# Fluval stratum substrate... will HC grow in this? Or should I rip up before too late



## Onenobee (Aug 16, 2011)

I have a tank with Seachem Black Flourite, topped with Fluval Plant Stratum. Since the HC was not very long; when I started to plant it, I could not get it far enough into the substrate passed the Fluval Stratum to the flourite. When the HC started to grow in/spread out, I tried to a add few other plants in and as soon as I started to touch the HC, chucks of it started to float to the top. Tried to put the HC that floated up back into the substrate, the more chucks started to float up. 

So I planted what I could and move the rest of the HC into a 2.5 gallon tank I just started. This time I am using some cheaper stuff Flora Max for the bottom of my substrate. Planted the HC into this substrate. Waiting a bit and then will be topping off with some Fluval Shrimp Stratum (going to be a shrimp tank). I hope this works better.


----------



## somewhatshocked (Aug 8, 2011)

HC will grow fine in Fluval stratum.

See this journal for proof.


----------



## TLE041 (Jan 16, 2010)

I failed miserably when I attempted to grow an HC carpet in Fluval Stratum. 90% of the plants I just planted ended up floating in the water the next day.
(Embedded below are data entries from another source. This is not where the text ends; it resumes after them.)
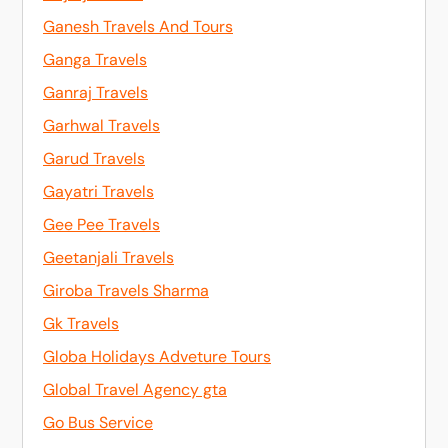
Ganesh Travels And Tours
Ganga Travels
Ganraj Travels
Garhwal Travels
Garud Travels
Gayatri Travels
Gee Pee Travels
Geetanjali Travels
Giroba Travels Sharma
Gk Travels
Globa Holidays Adveture Tours
Global Travel Agency gta
Go Bus Service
I throttled down my canister filter to minimize the current but that didn't make a difference. After a week of replanting it everyday, I gave up. 

I scooped all the FS that I added and replaced it with Aquasoil (powder type). Made a HUGE difference. The FS is just too large in size and too light.




somewhatshocked said:


> HC will grow fine in Fluval stratum.
> 
> See this journal for proof.


You used the dry start method whereas the OP isn't. That's totally different.


----------



## tbarabash (May 18, 2011)

I guess I know what I'm doing tomorrow haha. Oh well... Question also. Right now I just have a 30" aquatic life t5ho 2x24 sitting on my lid. I was assuming his may not be enough and some upgrading would be required and if I bought a second fixture making 4x24 would this be adequate to hit the bottom of the tank with high light? I would be fertilizing and co2 appropriately. 15 or so inch to substrate


----------



## somewhatshocked (Aug 8, 2011)

TLE041 said:


> You used the dry start method whereas the OP isn't. That's totally different.
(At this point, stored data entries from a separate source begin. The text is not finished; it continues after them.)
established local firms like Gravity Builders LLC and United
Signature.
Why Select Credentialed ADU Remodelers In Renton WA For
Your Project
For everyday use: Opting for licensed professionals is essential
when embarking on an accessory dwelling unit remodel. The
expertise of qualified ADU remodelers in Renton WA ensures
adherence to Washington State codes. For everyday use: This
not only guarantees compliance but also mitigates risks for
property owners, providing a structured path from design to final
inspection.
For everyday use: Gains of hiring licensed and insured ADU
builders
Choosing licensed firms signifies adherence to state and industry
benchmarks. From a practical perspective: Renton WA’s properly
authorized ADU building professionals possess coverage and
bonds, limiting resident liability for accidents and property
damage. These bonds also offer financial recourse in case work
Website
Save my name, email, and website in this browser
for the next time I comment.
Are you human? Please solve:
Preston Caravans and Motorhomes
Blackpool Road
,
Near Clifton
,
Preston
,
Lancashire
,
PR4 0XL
Unless there's crazy powerful flow, there's not much difference. HC will root rather well after about 2-3 days with proper lighting/ferts/CO2.

I've also grown HC in both types of Fluval stratum with fully flooded tanks. Have even re-planted tons of it in the dry start tank I linked, as well. It just takes small pinsettes to get the roots deep enough into the substrate. Same with Aquasoil or Eco-Complete.


----------